You've heard of self-driving cars, driverless trucks, and airliners that fly on auto-pilot - how about autonomous ships?
New Zealand interest in the technology - which could allow ships to sail with no one, or just a handful of people, on board - is growing along with international developments.
The world's first autonomous container ship, built by shipping and aerospace company Kongsberg, will carry fertiliser from next year along coastal routes in Norway, while Rolls Royce Marine has signed a deal with Google to help with the technology for piloting autonomous ships.
But these vessels won't be modern day ghost ships, a mournful echo of the Marie Celeste.
New Zealand Maritime School industry training manager Kees Buckens said they would be state of the art vessels with sophisticated methods of avoiding a collision.
They would use radar and GPS, as well as new systems linked into infrared cameras that scan the water around the vessel, he said.
"These would give a very clear picture of anything that is on the water from a small log or boat to large ships," he said.

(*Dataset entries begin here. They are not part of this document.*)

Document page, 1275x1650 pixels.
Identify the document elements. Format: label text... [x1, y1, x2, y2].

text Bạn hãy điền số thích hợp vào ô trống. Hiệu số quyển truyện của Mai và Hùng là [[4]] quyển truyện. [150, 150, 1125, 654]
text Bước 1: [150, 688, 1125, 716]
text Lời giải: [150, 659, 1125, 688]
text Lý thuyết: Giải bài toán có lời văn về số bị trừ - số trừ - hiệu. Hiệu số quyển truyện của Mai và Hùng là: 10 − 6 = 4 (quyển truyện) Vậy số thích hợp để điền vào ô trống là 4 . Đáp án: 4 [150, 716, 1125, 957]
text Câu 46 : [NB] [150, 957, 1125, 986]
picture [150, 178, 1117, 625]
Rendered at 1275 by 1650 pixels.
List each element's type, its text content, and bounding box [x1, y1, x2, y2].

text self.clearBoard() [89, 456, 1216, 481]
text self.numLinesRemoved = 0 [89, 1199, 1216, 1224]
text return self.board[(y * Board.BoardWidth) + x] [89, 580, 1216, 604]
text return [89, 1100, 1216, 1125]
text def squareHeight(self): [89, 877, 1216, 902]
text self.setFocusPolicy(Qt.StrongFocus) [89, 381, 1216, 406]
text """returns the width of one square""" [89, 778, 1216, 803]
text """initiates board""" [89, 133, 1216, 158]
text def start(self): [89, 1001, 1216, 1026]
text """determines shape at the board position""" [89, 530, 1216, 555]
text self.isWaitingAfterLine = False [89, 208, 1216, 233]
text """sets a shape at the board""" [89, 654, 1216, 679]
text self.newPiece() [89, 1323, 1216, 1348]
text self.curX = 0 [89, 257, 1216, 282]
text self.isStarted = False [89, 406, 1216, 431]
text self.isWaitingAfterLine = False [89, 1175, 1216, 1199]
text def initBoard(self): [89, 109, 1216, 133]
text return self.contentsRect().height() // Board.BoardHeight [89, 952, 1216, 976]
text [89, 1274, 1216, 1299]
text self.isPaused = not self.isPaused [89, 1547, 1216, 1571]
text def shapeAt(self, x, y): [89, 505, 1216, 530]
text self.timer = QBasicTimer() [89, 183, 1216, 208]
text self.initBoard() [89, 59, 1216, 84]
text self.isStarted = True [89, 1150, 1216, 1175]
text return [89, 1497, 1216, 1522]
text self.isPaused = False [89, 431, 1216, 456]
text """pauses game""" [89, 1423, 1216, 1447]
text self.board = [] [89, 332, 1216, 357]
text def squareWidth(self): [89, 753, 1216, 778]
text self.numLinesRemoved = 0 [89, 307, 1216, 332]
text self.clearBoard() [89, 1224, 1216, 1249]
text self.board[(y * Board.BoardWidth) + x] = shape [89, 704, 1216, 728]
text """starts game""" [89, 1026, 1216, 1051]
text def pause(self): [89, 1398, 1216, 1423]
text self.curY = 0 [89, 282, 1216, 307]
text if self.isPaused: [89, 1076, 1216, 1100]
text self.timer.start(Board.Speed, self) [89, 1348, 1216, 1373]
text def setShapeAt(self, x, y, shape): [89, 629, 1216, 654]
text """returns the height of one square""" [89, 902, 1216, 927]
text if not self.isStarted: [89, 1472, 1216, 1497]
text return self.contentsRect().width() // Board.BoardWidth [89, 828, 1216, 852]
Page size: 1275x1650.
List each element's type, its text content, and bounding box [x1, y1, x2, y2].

This information would enable ships to take evasive action to avoid any obstacle.
Such vessels would be very safe, since 80 percent of marine accidents were caused by human error, Mr Buckens said.
While one or two people might be needed to keep an eye on the computers, they would not necessarily be on the vessel, but could be in an office thousands of kilometres away.
Kongsberg chief executive Geir Håøy said the company had been working on autonomy for decades.
New Zealand Shipping Federation spokesperson Annabel Young said the message from a recent Auckland seminar on the future of shipping was that there would be no "big bang" of autonomy.
"There will be an incremental development where people work out which routes and which type of cargo is best suited to an autonomous vessel.
"Some will be more suited than others."